■ Instructions for the task ■
A faithful copy of all the entries is required, with no pictures in it.

■ Working data ■
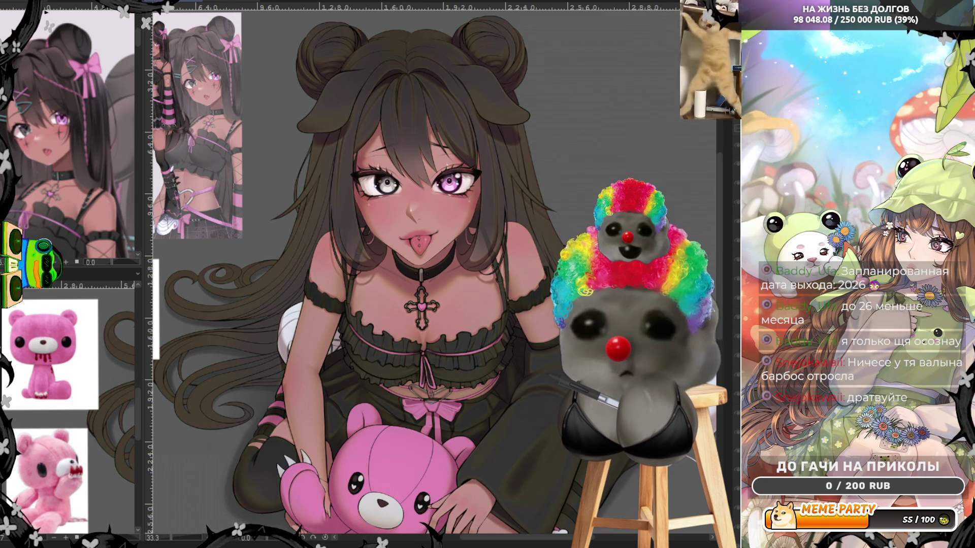
Step: Revert the olive tint so hair and outfit return to neutral dark brown
{"action": "key", "text": "ctrl+z"}
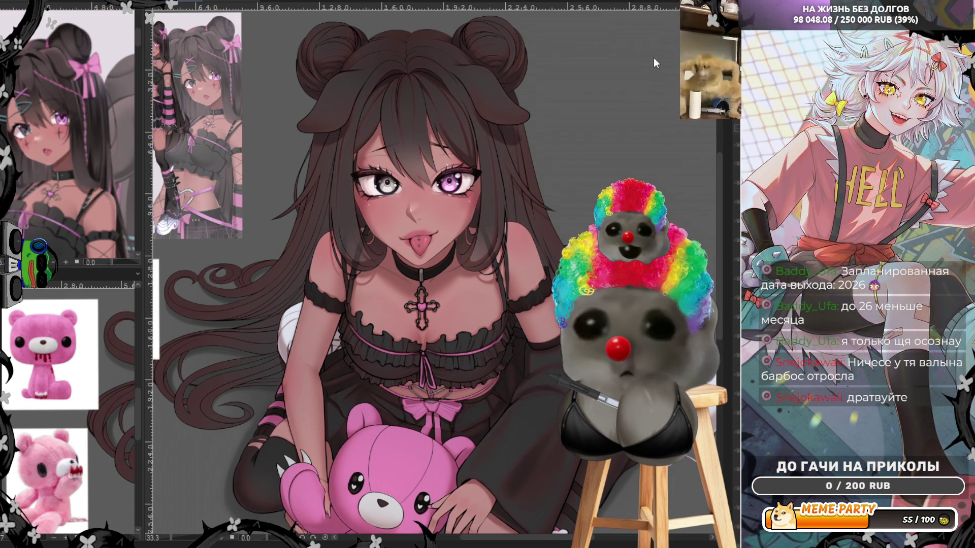
{"action": "scroll", "coordinate": [425, 31], "scroll_direction": "up", "scroll_amount": 2}
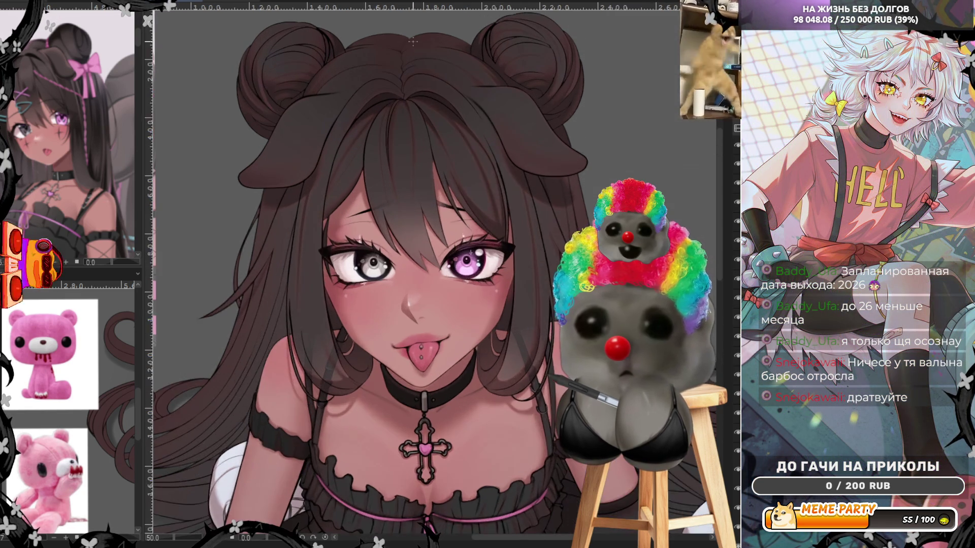
{"action": "scroll", "coordinate": [413, 27], "scroll_direction": "up", "scroll_amount": 1}
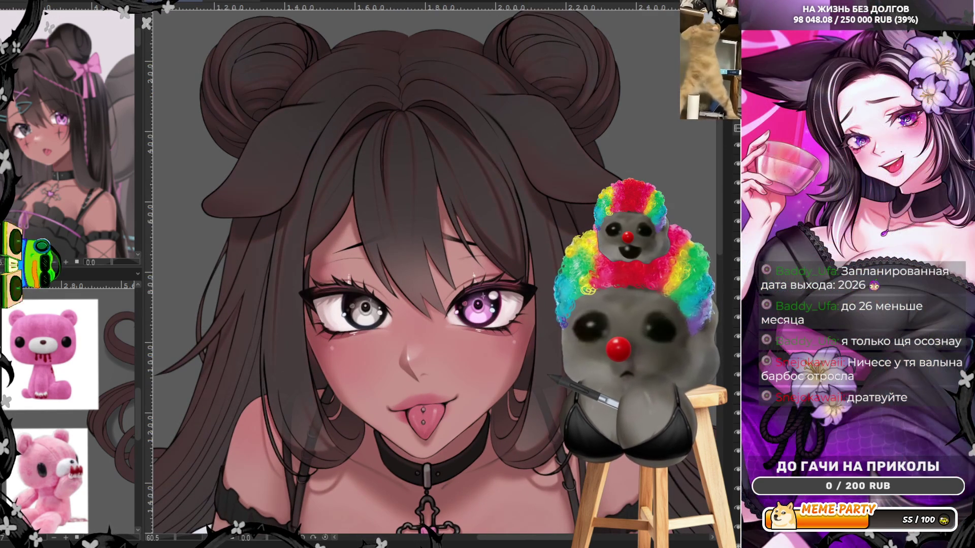
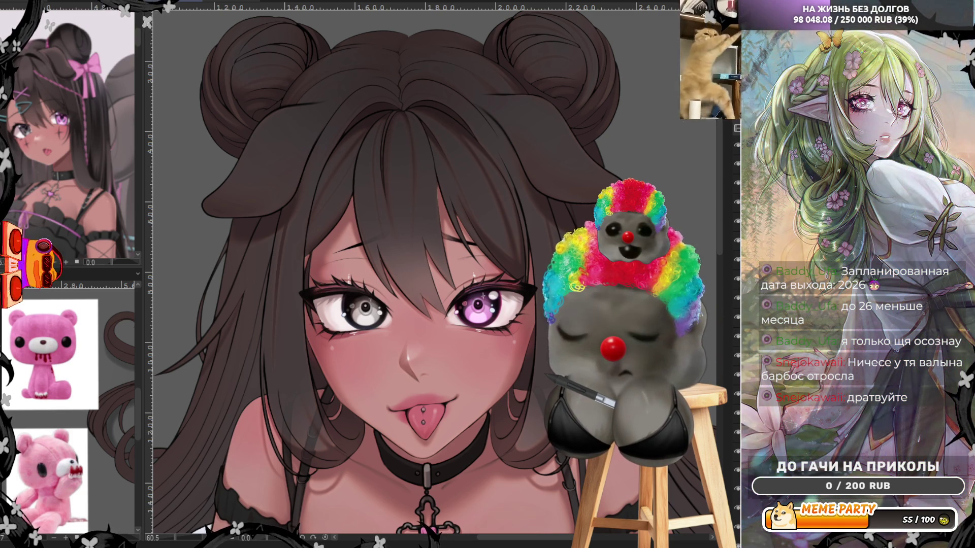
{"action": "scroll", "coordinate": [361, 376], "scroll_direction": "up", "scroll_amount": 1}
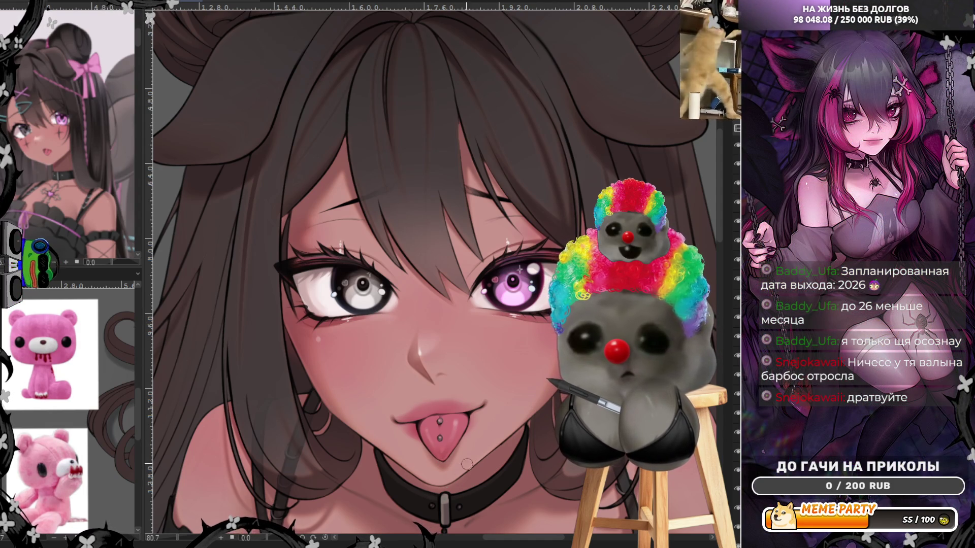
Step: Draw a dark strap line running down from the girl's shoulder
{"action": "left_click_drag", "start_coordinate": [420, 395], "coordinate": [473, 202]}
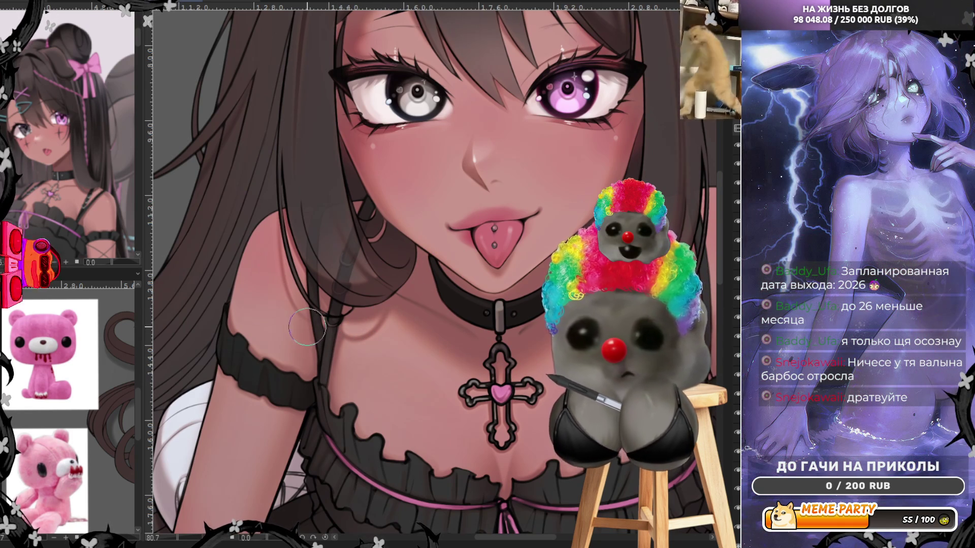
{"action": "left_click_drag", "start_coordinate": [716, 267], "coordinate": [560, 235]}
{"action": "left_click_drag", "start_coordinate": [508, 311], "coordinate": [552, 400]}
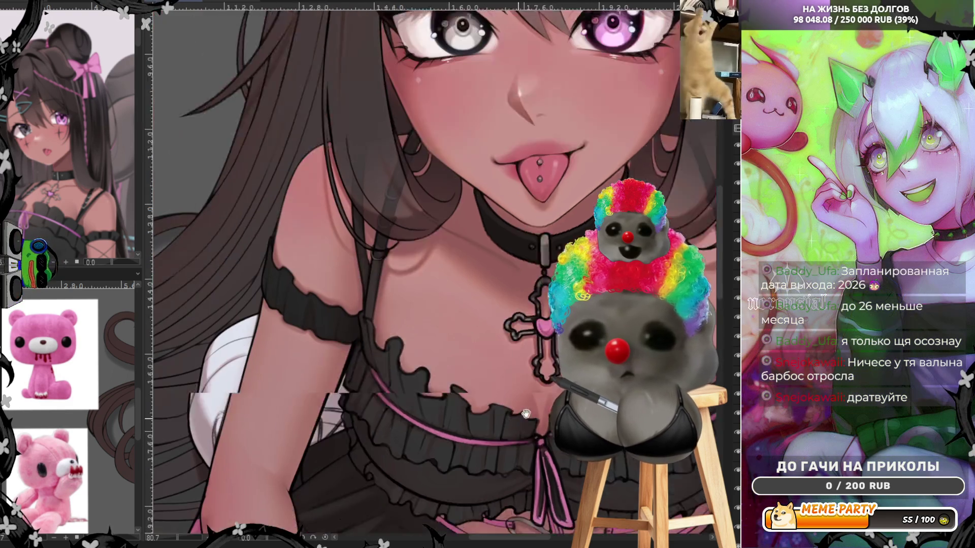
Step: Pan across the torso, pink bear, legs and bow to inspect the shading
{"action": "left_click_drag", "start_coordinate": [152, 381], "coordinate": [406, 301]}
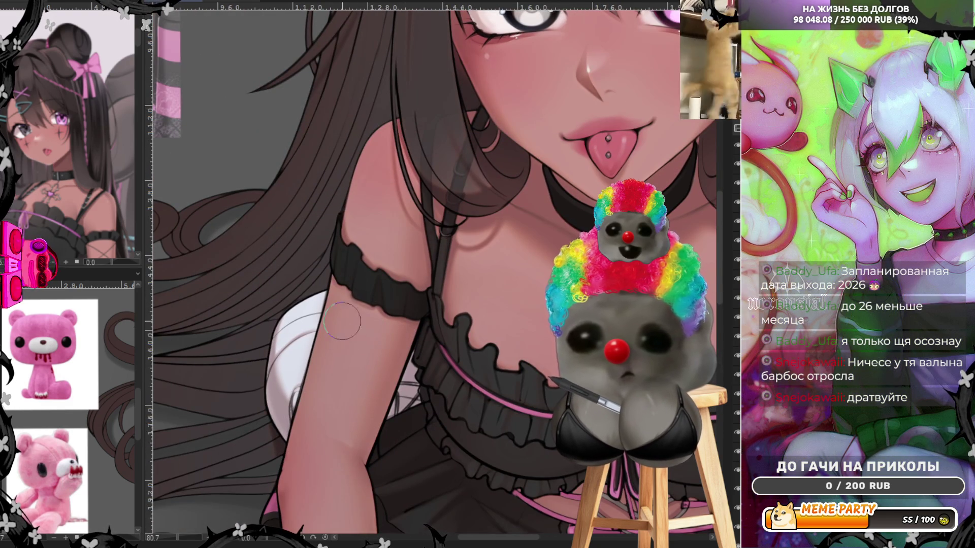
{"action": "left_click_drag", "start_coordinate": [297, 467], "coordinate": [308, 280]}
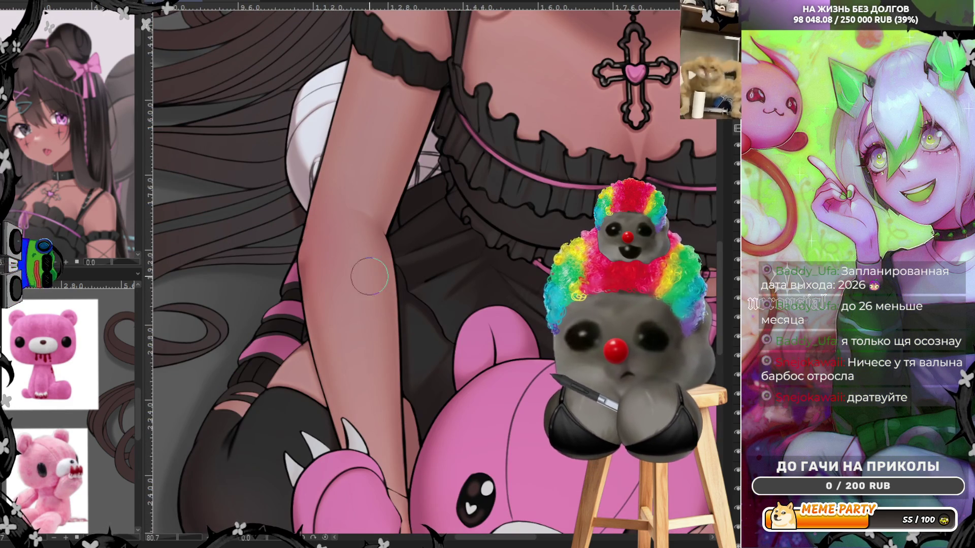
{"action": "mouse_move", "coordinate": [883, 317]}
{"action": "left_mouse_down"}
{"action": "mouse_move", "coordinate": [563, 335]}
{"action": "mouse_move", "coordinate": [491, 280]}
{"action": "mouse_move", "coordinate": [572, 177]}
{"action": "left_mouse_up"}
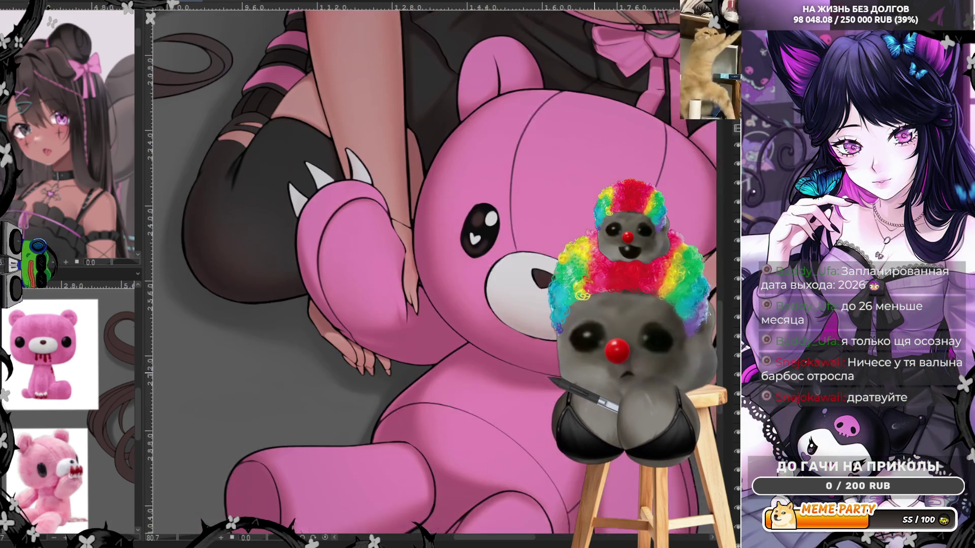
{"action": "left_click_drag", "start_coordinate": [564, 480], "coordinate": [420, 440]}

■ Output ■
Step: Revert the olive tint so hair and outfit return to neutral dark brown
{"action": "key", "text": "ctrl+z"}
{"action": "scroll", "coordinate": [425, 31], "scroll_direction": "up", "scroll_amount": 2}
{"action": "scroll", "coordinate": [413, 27], "scroll_direction": "up", "scroll_amount": 1}
{"action": "scroll", "coordinate": [361, 376], "scroll_direction": "up", "scroll_amount": 1}
Step: Draw a dark strap line running down from the girl's shoulder
{"action": "left_click_drag", "start_coordinate": [420, 395], "coordinate": [473, 202]}
{"action": "left_click_drag", "start_coordinate": [716, 267], "coordinate": [560, 235]}
{"action": "left_click_drag", "start_coordinate": [508, 311], "coordinate": [552, 400]}
Step: Pan across the torso, pink bear, legs and bow to inspect the shading
{"action": "left_click_drag", "start_coordinate": [152, 381], "coordinate": [406, 301]}
{"action": "left_click_drag", "start_coordinate": [297, 467], "coordinate": [308, 280]}
{"action": "mouse_move", "coordinate": [883, 317]}
{"action": "left_mouse_down"}
{"action": "mouse_move", "coordinate": [563, 335]}
{"action": "mouse_move", "coordinate": [491, 280]}
{"action": "mouse_move", "coordinate": [572, 177]}
{"action": "left_mouse_up"}
{"action": "left_click_drag", "start_coordinate": [564, 480], "coordinate": [420, 440]}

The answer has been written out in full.